Digging into your variables

Last, often you just want some information about your vector. You’ll want to do this for many more complex objects in the future as well. Fortunately, there’s a number of functions for that.

To know what class something is, there a class() for that!

class("A")
## [1] "character"
class(c(1,2,3))
## [1] "numeric"
class(c(TRUE, FALSE))
## [1] "logical"

Note, this doesn’t tell you information about object length or values. The lowest level function that gives you more detailed info is str().

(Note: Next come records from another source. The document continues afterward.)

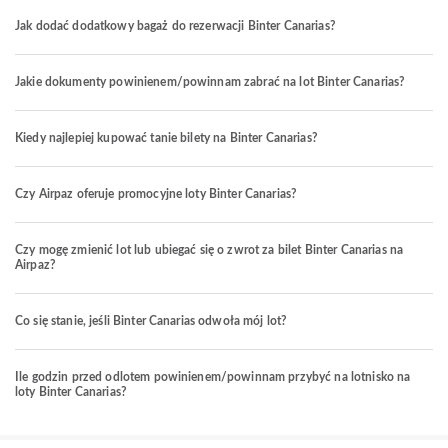
Jak dodać dodatkowy bagaż do rezerwacji Binter Canarias?
Jakie dokumenty powinienem/powinnam zabrać na lot Binter Canarias?
Kiedy najlepiej kupować tanie bilety na Binter Canarias?
Czy Airpaz oferuje promocyjne loty Binter Canarias?
Czy mogę zmienić lot lub ubiegać się o zwrot za bilet Binter Canarias na
Airpaz?
Co się stanie, jeśli Binter Canarias odwoła mój lot?
Ile godzin przed odlotem powinienem/powinnam przybyć na lotnisko na
loty Binter Canarias?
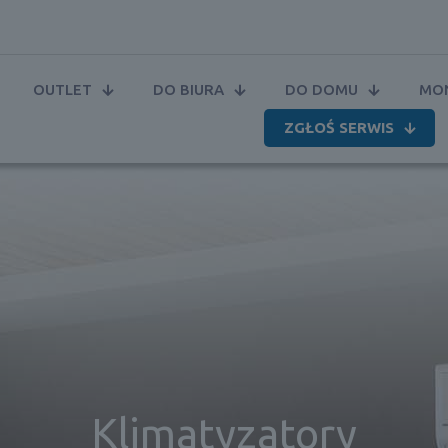
OUTLET
DO BIURA
DO DOMU
MON
ZGŁOŚ SERWIS
Klimatyzatory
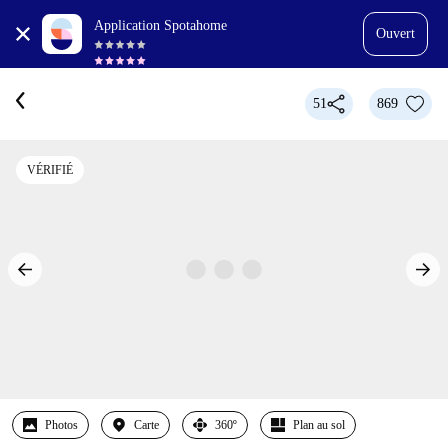
Application Spotahome
Ouvert
51
869
VÉRIFIÉ
Photos
Carte
360º
Plan au sol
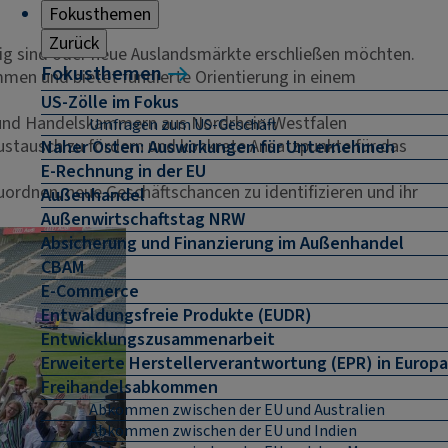
Fokusthemen
Zurück
tig sind oder neue Auslandsmärkte erschließen möchten.
Fokusthemen
mmen und bietet fundierte Orientierung in einem
US-Zölle im Fokus
- und Handelskammern aus Nordrhein-Westfalen
Umfragen zum US-Geschäft
austausch zu fördern und konkrete Ansatzpunkte für das
Naher Osten: Auswirkungen für Unternehmen
E-Rechnung in der EU
ordnen, neue Geschäftschancen zu identifizieren und ihr
Außenhandel
Außenwirtschaftstag NRW
Absicherung und Finanzierung im Außenhandel
CBAM
E-Commerce
Entwaldungsfreie Produkte (EUDR)
Entwicklungszusammenarbeit
Erweiterte Herstellerverantwortung (EPR) in Europa
Freihandelsabkommen
Abkommen zwischen der EU und Australien
Abkommen zwischen der EU und Indien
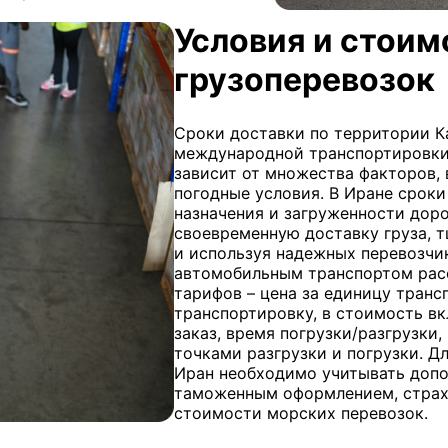
Условия и стои
грузоперевозок
Сроки доставки по территории К
международной транспортировки 
зависит от множества факторов,
погодные условия. В Иране сроки
назначения и загруженности дорог
своевременную доставку груза, 
и используя надежных перевозчи
автомобильным транспортом рас
тарифов – цена за единицу тран
транспортировку, в стоимость в
заказ, время погрузки/разгрузки,
точками разгрузки и погрузки. Д
Иран необходимо учитывать допо
таможенным оформлением, страх
стоимости морских перевозок.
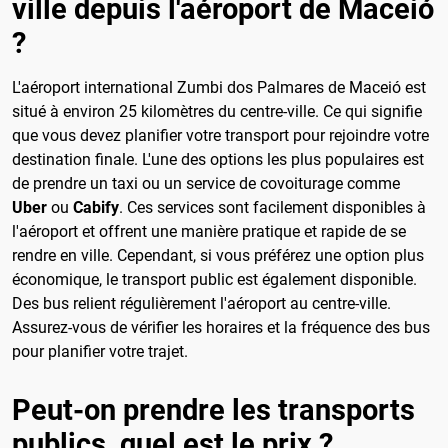
ville depuis l'aéroport de Maceió
?
L'aéroport international Zumbi dos Palmares de Maceió est
situé à environ 25 kilomètres du centre-ville. Ce qui signifie
que vous devez planifier votre transport pour rejoindre votre
destination finale. L'une des options les plus populaires est
de prendre un taxi ou un service de covoiturage comme
Uber
ou
Cabify
. Ces services sont facilement disponibles à
l'aéroport et offrent une manière pratique et rapide de se
rendre en ville. Cependant, si vous préférez une option plus
économique, le transport public est également disponible.
Des bus relient régulièrement l'aéroport au centre-ville.
Assurez-vous de vérifier les horaires et la fréquence des bus
pour planifier votre trajet.
Peut-on prendre les transports
publics, quel est le prix ?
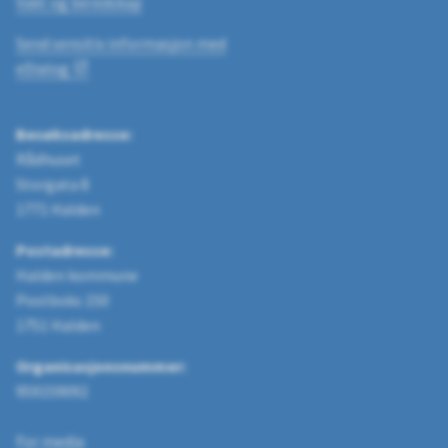
Vakt og beredskap
Send sensitiv informasjon med
eDialog
Besøksadresse:
Rådhuset
Storgata 8
1771 Halden
Postadresse:
Halden kommune
Postboks 150
1751 Halden
Organisasjonsnummer:
959159092
For media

str() is terribly useful - it reveals what is inside of your object. Often, if you come to someone with a problem about a variable misbehaving, the first thing they will ask you to do is to “str your object!”. Heck, this should be one of the first things you do when you have a bug. 90% of the time when I do this, I find a typo, or a misclassed object, or something. And then I fix it, and can move on with my life.

For example,

str(my_numbers)
##  num [1:6] 5 6 7 8 9 10

shows you that my_numbers is a numeric vector of length 6 and shows you the first few values.

You can also get summarized information about your objects. This is aggregated a bit more, but can be useful.

summary(my_numbers)
##    Min. 1st Qu.  Median    Mean 3rd Qu.    Max. 
##    5.00    6.25    7.50    7.50    8.75   10.00

Whoah! Summary statistics! One of the great things about summary as well is it gives you information about NAs which can really be tricky.

summary(c(1, 2, NA, 3))
##    Min. 1st Qu.  Median    Mean 3rd Qu.    Max.    NA's 
##     1.0     1.5     2.0     2.0     2.5     3.0       1

ah HA! Often, NAs are the bane of our existence. We’ll talk about them more as we dig deeper, but for now, summary() is a great way of seeing if they are there.

EXERCISE: Create a vector of any class. str() and summarize() it. Now, create two vectors of different object types. Combine them. What do these two useful functions tell you what happened?